About me
Hello! I’m Andreu Girbau Xalabarder, a Post-Doctoral research fellow at Satoh-lab at the National Institute of Informatics in Tokyo, and my interests are in Event Cameras, Computer Vision and applied Machine Learning in general. I did my PhD at AutomaticTV|Mediapro in collaboration with the Polytechnic University of Catalonia in Barcelona with the Image Processing Group. Feel free to contact me for collaboration!
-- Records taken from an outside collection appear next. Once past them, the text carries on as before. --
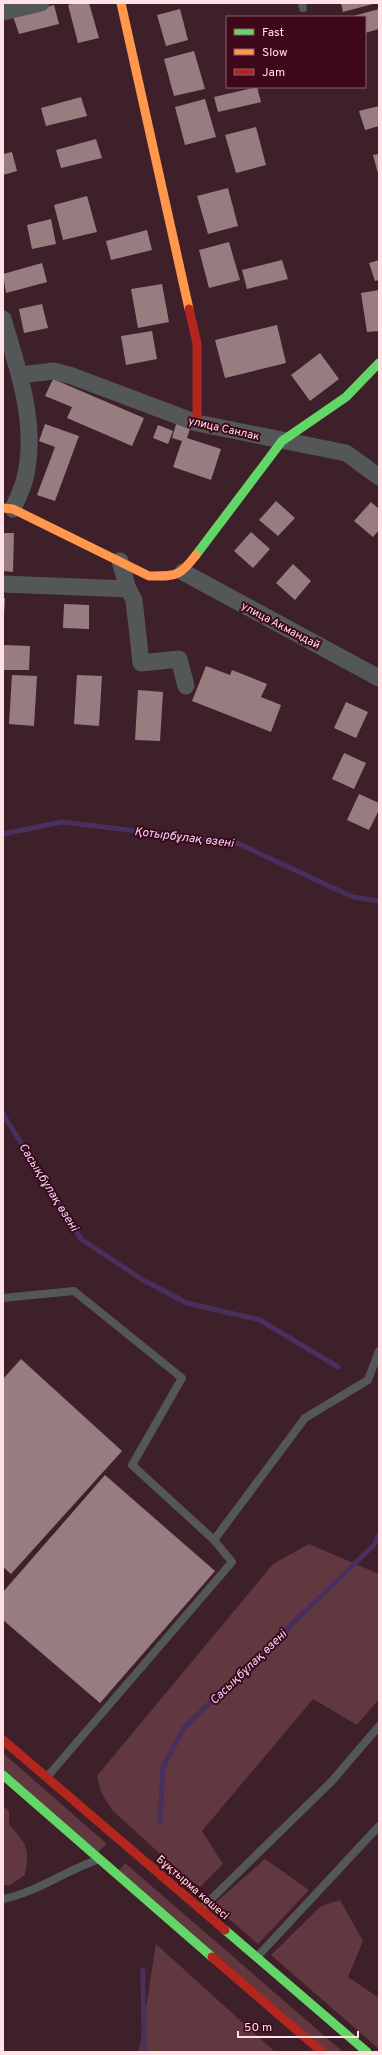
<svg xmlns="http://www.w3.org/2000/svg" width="382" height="2055" font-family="Overpass,sans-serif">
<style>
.green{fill:#613740}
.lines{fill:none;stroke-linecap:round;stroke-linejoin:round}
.stream{stroke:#492f5d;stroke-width:5}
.building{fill:#987d80}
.lane{stroke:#545758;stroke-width:8}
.street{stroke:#545758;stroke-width:17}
.fast{stroke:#63d668;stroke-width:9}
.slow{stroke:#ff974d;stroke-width:9}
.jam{stroke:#b3261e;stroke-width:9}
.labels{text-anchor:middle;stroke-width:4;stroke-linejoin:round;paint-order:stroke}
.street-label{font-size:11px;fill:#ffe1e6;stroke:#3f081a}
.water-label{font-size:12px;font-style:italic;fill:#e8d9fa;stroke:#3f081a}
</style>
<rect width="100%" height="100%" fill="#3d2029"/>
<g class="green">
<path d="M 309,1544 L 379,1574 L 379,1699 L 357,1725 L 313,1699 L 202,1831 L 223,1864 L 200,1887 L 181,1873 L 112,1810 L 101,1792 L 97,1776 L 273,1564 Z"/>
<path d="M 3,1753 L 107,1844 L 98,1852 L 3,1769 Z"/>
<path d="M 3,1806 L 9,1811 L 9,1824 C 27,1846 30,1846 25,1875 L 10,1885 L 3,1885 Z"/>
<path d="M 265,1859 L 309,1890 L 258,1944 L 213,1905 Z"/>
<path d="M 125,1863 L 343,2052 L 328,2052 L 119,1870 Z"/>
<path d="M 340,1900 L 363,1941 L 348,1977 L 379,1998 L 379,2049 L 271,1955 L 321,1906 Z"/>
<path d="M 156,1944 L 275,2052 L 139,2052 Z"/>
</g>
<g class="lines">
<g class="stream">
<path d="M 3,834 L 62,822 L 237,843 L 353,897 L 379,901"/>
<path d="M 3,1114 L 81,1239 L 143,1280 L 187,1303 L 260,1320 L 338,1367"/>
<path d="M 160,1821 L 163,1767 L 184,1728 L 374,1545 L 379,1535"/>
<path d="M 143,1970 L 144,2052"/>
</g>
</g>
<g class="building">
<path d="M 74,3 L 89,3 L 99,38 L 78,43 L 68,5 Z"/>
<path d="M 341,3 L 373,3 L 373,4 L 343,12 Z"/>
<path d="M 54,5 L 59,24 L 19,34 L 13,16 Z"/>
<path d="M 180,9 L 188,40 L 166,46 L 157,15 Z"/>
<path d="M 379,9 L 379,29 L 365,33 L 365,17 L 350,17 Z"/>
<path d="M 194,51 L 205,89 L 174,96 L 164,59 Z"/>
<path d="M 257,87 L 261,102 L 218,112 L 214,97 Z"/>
<path d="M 81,97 L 87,116 L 46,126 L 41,108 Z"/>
<path d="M 205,99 L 216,137 L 185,145 L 175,107 Z"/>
<path d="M 379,106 L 379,126 L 365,130 L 359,111 Z"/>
<path d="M 256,127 L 266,165 L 236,173 L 225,135 Z"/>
<path d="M 96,139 L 102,158 L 61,168 L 56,150 Z"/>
<path d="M 12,152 L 17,171 L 3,175 L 3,154 Z"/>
<path d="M 379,154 L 379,177 L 373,155 Z"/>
<path d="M 228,188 L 238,226 L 208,234 L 197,196 Z"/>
<path d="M 87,196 L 97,232 L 63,240 L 54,205 Z"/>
<path d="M 51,219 L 56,244 L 32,249 L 27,225 Z"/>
<path d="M 147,230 L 152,250 L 111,260 L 106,241 Z"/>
<path d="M 229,242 L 240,280 L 209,288 L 199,250 Z"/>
<path d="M 282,260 L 288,279 L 247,289 L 242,270 Z"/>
<path d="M 379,260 L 379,280 L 375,281 L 369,263 Z"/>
<path d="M 42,263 L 47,282 L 6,293 L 3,274 Z"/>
<path d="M 162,284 L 169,322 L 138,328 L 131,289 Z"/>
<path d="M 379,290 L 379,331 L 367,332 L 361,293 Z"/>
<path d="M 42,304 L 48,328 L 24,333 L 19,309 Z"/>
<path d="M 277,325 L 286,363 L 225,378 L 215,340 Z"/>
<path d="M 152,331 L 157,359 L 126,365 L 121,336 Z"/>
<path d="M 320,353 L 339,379 L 310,401 L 291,375 Z"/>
<path d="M 53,379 L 144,418 L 132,446 L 67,418 L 72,407 L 45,396 Z"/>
<path d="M 177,421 L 191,426 L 187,438 L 221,449 L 211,480 L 173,467 L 182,441 L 172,438 Z"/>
<path d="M 45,424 L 79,436 L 55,501 L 37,495 L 55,447 L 39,441 Z"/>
<path d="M 158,425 L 173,431 L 168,444 L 153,438 Z"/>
<path d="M 276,501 L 295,518 L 278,536 L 259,520 Z"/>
<path d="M 371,502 L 379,509 L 379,530 L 373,537 L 354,521 Z"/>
<path d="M 251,532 L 270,549 L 253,568 L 234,551 Z"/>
<path d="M 3,533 L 14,533 L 13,572 L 3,571 Z"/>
<path d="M 293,564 L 311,581 L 295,600 L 276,583 Z"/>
<path d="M 3,598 L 5,598 L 4,616 L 3,616 Z"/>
<path d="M 64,604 L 89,605 L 89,629 L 63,628 Z"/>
<path d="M 4,645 L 30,646 L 29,670 L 3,670 Z"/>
<path d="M 206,666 L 230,675 L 232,670 L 267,684 L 261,697 L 281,705 L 271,732 L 192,701 Z"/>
<path d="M 12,675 L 37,676 L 34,726 L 9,724 Z"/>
<path d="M 77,675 L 102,676 L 99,726 L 74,724 Z"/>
<path d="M 138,690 L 163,692 L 160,741 L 135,740 Z"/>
<path d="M 346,702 L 368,712 L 356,738 L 334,728 Z"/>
<path d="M 344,753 L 366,763 L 354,789 L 332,779 Z"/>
<path d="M 359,794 L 379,803 L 379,810 L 369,830 L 347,820 Z"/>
<path d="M 21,1359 L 122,1451 L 11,1574 L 3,1567 L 3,1379 Z"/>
<path d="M 105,1475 L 215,1571 L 100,1703 L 3,1620 L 3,1592 Z"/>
</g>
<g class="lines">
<g class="lane">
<path d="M 302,3 L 303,8"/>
<path d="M 3,1298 L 74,1291 L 182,1378 L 132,1465 L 214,1540"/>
<path d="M 47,1777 L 232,1562 L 214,1540 L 305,1418 L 368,1380 L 379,1351"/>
<path d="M 3,1899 C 37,1892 65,1871 97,1860"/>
<path d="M 201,1909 L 332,1781 L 379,1726"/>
<path d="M 257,1957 L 379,1826"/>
</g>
<g class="street">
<path d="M 3,12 L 41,3"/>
<path d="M 3,319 C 18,369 38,425 25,478 C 23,488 17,499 13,509"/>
<path d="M 20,375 L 54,371 L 72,376 L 197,423 L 346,453 L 379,477"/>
<path d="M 120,561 L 128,589 L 134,600 L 141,663 L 179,659 L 186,686"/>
<path d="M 183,572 L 379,678"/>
<path d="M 3,584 L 128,589"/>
</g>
<g class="fast">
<path d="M 196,555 L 282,441 L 346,397 L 379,363"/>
<path d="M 3,1775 L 212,1957"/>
<path d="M 225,1930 L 367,2052"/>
</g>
<g class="slow">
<path d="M 121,3 L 189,309"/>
<path d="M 3,508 L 13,509 L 149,576 C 177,576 179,577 196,555"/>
</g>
<g class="jam">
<path d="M 189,309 L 197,343 L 197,423"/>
<path d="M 3,1740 L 225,1930"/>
<path d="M 212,1957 L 322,2052"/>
</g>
</g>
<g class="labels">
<g class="street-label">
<text transform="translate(224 428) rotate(13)" y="4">улица Санлак</text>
<text transform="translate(281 625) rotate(28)" y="4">улица Акмандай</text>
<text transform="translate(193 1887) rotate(41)" y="4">Бұқтырма көшесі</text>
</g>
<g class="water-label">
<text transform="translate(184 837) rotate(7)" y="4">Қотырбұлақ өзені</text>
<text transform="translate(49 1187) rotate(58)" y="4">Сасықбұлақ өзені</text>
<text transform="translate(248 1667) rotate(-44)" y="4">Сасықбұлақ өзені</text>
</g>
</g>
<rect width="382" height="2055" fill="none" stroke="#ffe1e6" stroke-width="8"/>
<rect x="226" y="16" width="140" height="72" fill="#3f081a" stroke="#8c5f6c"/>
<rect x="234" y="29" width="20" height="6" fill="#63d668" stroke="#8c5f6c"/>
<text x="262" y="36" font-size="12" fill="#ffe1e6">Fast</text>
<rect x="234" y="49" width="20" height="6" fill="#ff974d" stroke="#8c5f6c"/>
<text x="262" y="56" font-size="12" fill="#ffe1e6">Slow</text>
<rect x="234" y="69" width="20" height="6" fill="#b3261e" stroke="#8c5f6c"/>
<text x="262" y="76" font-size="12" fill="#ffe1e6">Jam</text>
<path d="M238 2031v6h120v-6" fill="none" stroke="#ffe1e6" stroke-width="2"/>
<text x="244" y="2031" font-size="12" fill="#ffe1e6" stroke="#3f081a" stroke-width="3" paint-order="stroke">50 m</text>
</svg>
Oct. 2023: I will be serving as Area Chair for MMM2025 in Nara, Japan.
Research interests
Event Cameras
My current research focuses on Event Cameras and their applications in computer vision. Traditional cameras capture images at a fixed frame rate while event cameras only capture changes in the scene (aka. events) per pixel as they happen. This changes the paradigm of computer vision from discrete to (almost) continuous information, opening the possibility to many different applications, such as collision avoidance in fast-paced dynamic environments.
Multiple Object Tracking
During my Ph.D., I had the privilege of working at AutomaticTV, a company dedicated to generating sports productions using computer vision techniques. Among various challenges, a significant part of my research focused on Multiple Object Tracking (MOT) and its practical applications in real-world scenarios. What made this experience really interesting was how I got to see the different ways industry and academia do things, having to tackle the MOT challenge from different angles, understanding the needs of both worlds.
TV Analysis of Political figures
I had the great opportunity to work in a multi-disciplinary project on the intersection of political science and computer vision. The objective of this project was to analyze Japanese television, with a particular focus on political trends over the last 20 years. The project involved building datasets, working in face detection, tracking, and classification, building a system as robust and flexible as possible, so we could use the system to be able to quickly analyze other political actors and other video frameworks.